I step into my pint-sized dressing room and pull the metal hook to slide my pocket door closed. It wobbles, sticks, and I’m forced to give it a hard yank. I finally sit down, and I swear my body sighs from exhaustion. I’ve been up since before the sun to cover for our morning meteorologist, who called out sick at the very last possible moment. Then, I had to hurry across town to an elementary school for an assembly. My neighbor is in third grade and asked if I would speak at career day. There was no way I’d pass up the opportunity. Afterward, I rushed back to the studio for my afternoon slot to tell the fine people watching that the sun is shining, but it’s chilly, and a sweater might come in handy.

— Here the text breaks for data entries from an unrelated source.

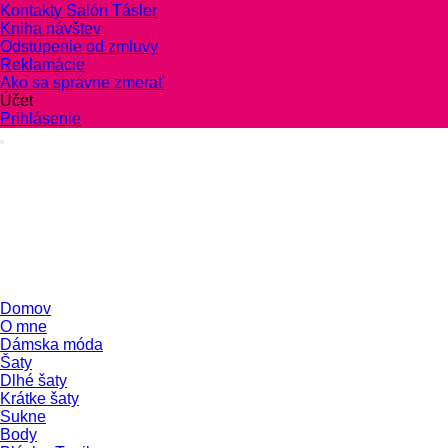
Kontakty Salón Tásler
Kniha návštev
Odstúpenie od zmluvy
Reklamácie
Ako sa správne zmerať
Účet
Prihlásenie
Domov
O mne
Dámska móda
Šaty
Dlhé šaty
Krátke šaty
Sukne
Body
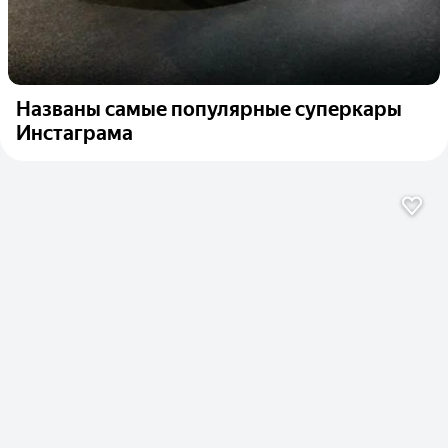
Названы самые популярные суперкары
Инстаграма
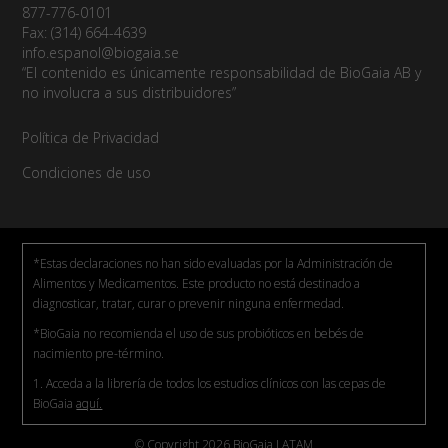
Uruguay
877-776-0101
Fax: (314) 664-4639
info.espanol@biogaia.se
“El contenido es únicamente responsabilidad de BioGaia AB y
no involucra a sus distribuidores”
Política de Privacidad
Condiciones de uso
*Estas declaraciones no han sido evaluadas por la Administración de
Alimentos y Medicamentos. Este producto no está destinado a
diagnosticar, tratar, curar o prevenir ninguna enfermedad.
*BioGaia no recomienda el uso de sus probióticos en bebés de
nacimiento pre-término.
1. Acceda a la librería de todos los estudios clínicos con las cepas de
BioGaia
aquí.
© Copyright 2026 BioGaia LATAM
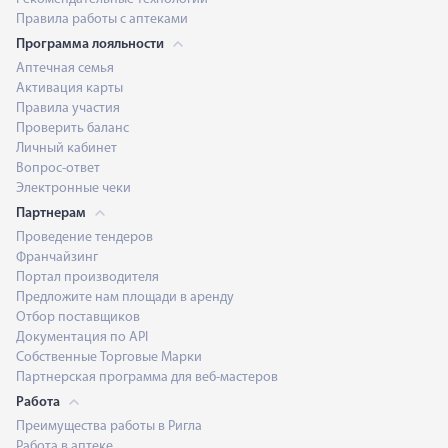
Правила работы с аптеками
Программа лояльности
Аптечная семья
Активация карты
Правила участия
Проверить баланс
Личный кабинет
Вопрос-ответ
Электронные чеки
Партнерам
Проведение тендеров
Франчайзинг
Портал производителя
Предложите нам площади в аренду
Отбор поставщиков
Документация по API
Собственные Торговые Марки
Партнерская программа для веб-мастеров
Работа
Преимущества работы в Ригла
Работа в аптеке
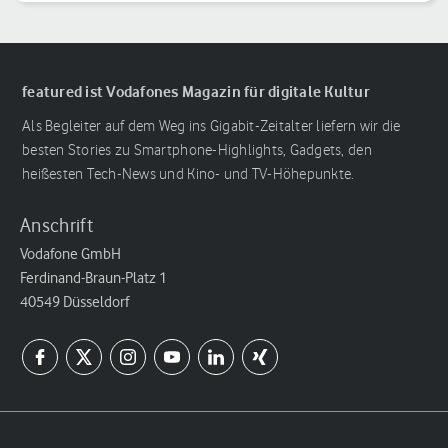
featured ist Vodafones Magazin für digitale Kultur
Als Begleiter auf dem Weg ins Gigabit-Zeitalter liefern wir die
besten Stories zu Smartphone-Highlights, Gadgets, den
heißesten Tech-News und Kino- und TV-Höhepunkte.
Anschrift
Vodafone GmbH
Ferdinand-Braun-Platz 1
40549 Düsseldorf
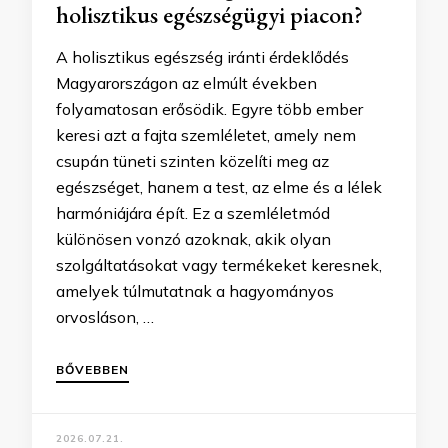
holisztikus egészségügyi piacon?
A holisztikus egészség iránti érdeklődés
Magyarországon az elmúlt években
folyamatosan erősödik. Egyre több ember
keresi azt a fajta szemléletet, amely nem
csupán tüneti szinten közelíti meg az
egészséget, hanem a test, az elme és a lélek
harmóniájára épít. Ez a szemléletmód
különösen vonzó azoknak, akik olyan
szolgáltatásokat vagy termékeket keresnek,
amelyek túlmutatnak a hagyományos
orvosláson, …
BŐVEBBEN
2026.07.21.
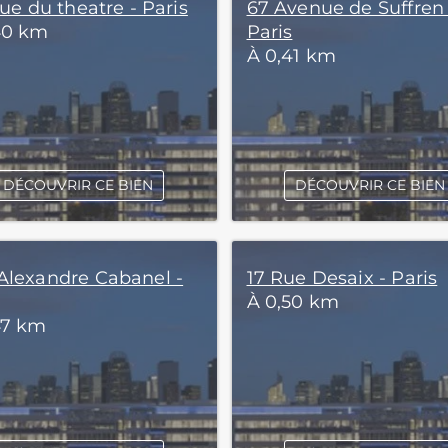
rue du theatre - Paris
67 Avenue de Suffren 
40 km
Paris
À 0,41 km
DÉCOUVRIR CE BIEN
DÉCOUVRIR CE BIEN
Alexandre Cabanel -
17 Rue Desaix - Paris
À 0,50 km
47 km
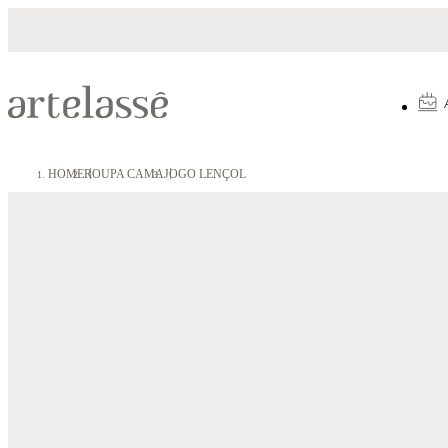
Parcelamento em até 10X sem juros
HOME
ROUPA CAMA
JOGO LENÇOL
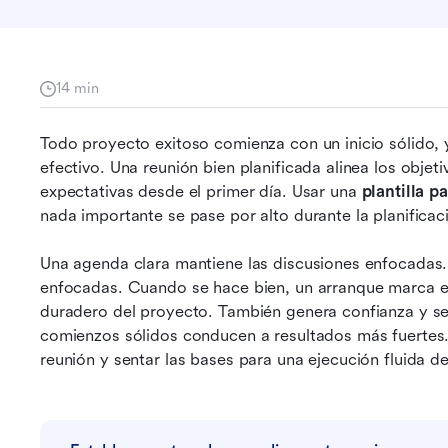
14 min
Todo proyecto exitoso comienza con un inicio sólido, 
efectivo. Una reunión bien planificada alinea los objetiv
expectativas desde el primer día. Usar una 
plantilla p
nada importante se pase por alto durante la planificaci
Una agenda clara mantiene las discusiones enfocadas.
enfocadas. Cuando se hace bien, un arranque marca el 
duradero del proyecto. También genera confianza y seg
comienzos sólidos conducen a resultados más fuertes.
reunión y sentar las bases para una ejecución fluida d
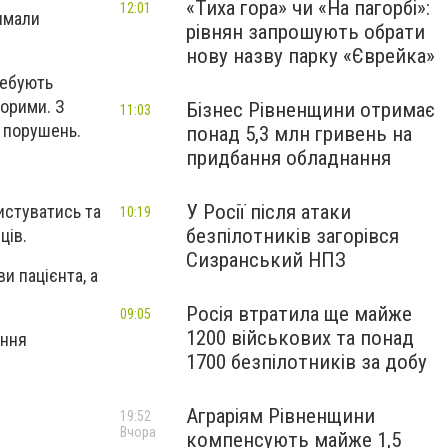
«Тиха гора» чи «На пагорбі»:
12:01
римали
рівнян запрошують обрати
нову назву парку «Єврейка»
ребують
ворими. З
Бізнес Рівненщини отримає
11:03
и порушень.
понад 5,3 млн гривень на
придбання обладнання
У Росії після атаки
ристуватись та
10:19
безпілотників загорівся
ців.
Сизранський НПЗ
и пацієнта, а
Росія втратила ще майже
09:05
1200 військових та понад
іння
1700 безпілотників за добу
Аграріям Рівненщини
19:52
Вчора
компенсують майже 1,5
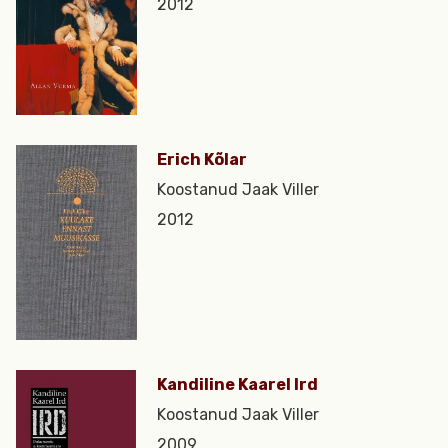
2012
Erich Kõlar
Koostanud Jaak Viller
2012
Kandiline Kaarel Ird
Koostanud Jaak Viller
2009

Slowly, I pull my right leg up to rest on my left knee, and as gently as possible, slip my high-heeled shoe off. If toes could scream, mine would holler from the highest peak in pure relief. I do the same to my other foot, and as I lean back in my chair, I wiggle the digits that I’m so mean to. Heels are a necessary evil, a must. They elongate the legs and force us to stand tall. As much as I appreciate the good posture in front of the camera, it doesn’t mean I enjoy standing on the pointed spikes for hours on end.

I’ve been known to walk around the studio in my slippers. But as of late, I prefer my Birkenstocks. They’re comfortable, yet not fashionable at all. They’re also a major turn off to the single men who work here. I love it. I’m not looking for an office romance or a quickie against my vanity. I want something meaningful. I want a relationship that grows up from the bottom with dates and old-fashioned wooing. Where, if the guy is a gentleman, maybe he gets a kiss at night. As much as I hate to admit it, I want to be courted. Nowadays, it’s all about swiping right and people wanting to “Netflix and chill.”

My phone rings, and I groan. Not because I don’t want to answer it, but because doing so requires me to move. I hate feeling this way and sense that it’s my unhappiness at my job that is bringing me down. Usually, I’m cheery—the life of the party. I’m the one who can have a meaningful conversation with a wall and feel satisfied at the end of the night. As of late, though, I’m a Debbie Downer, and I think it’s because every job I apply for, I’m either passed over because someone is more qualified or I’m not the right fit. Still, I’m pushing the send button on my resume and highlight reel for every job that opens up at a new station.

My ex's name and picture take up the screen of my phone. We’re friends, better friends than we were lovers. I click to answer and press the speakerphone button. I’m too tired to put in the effort right now.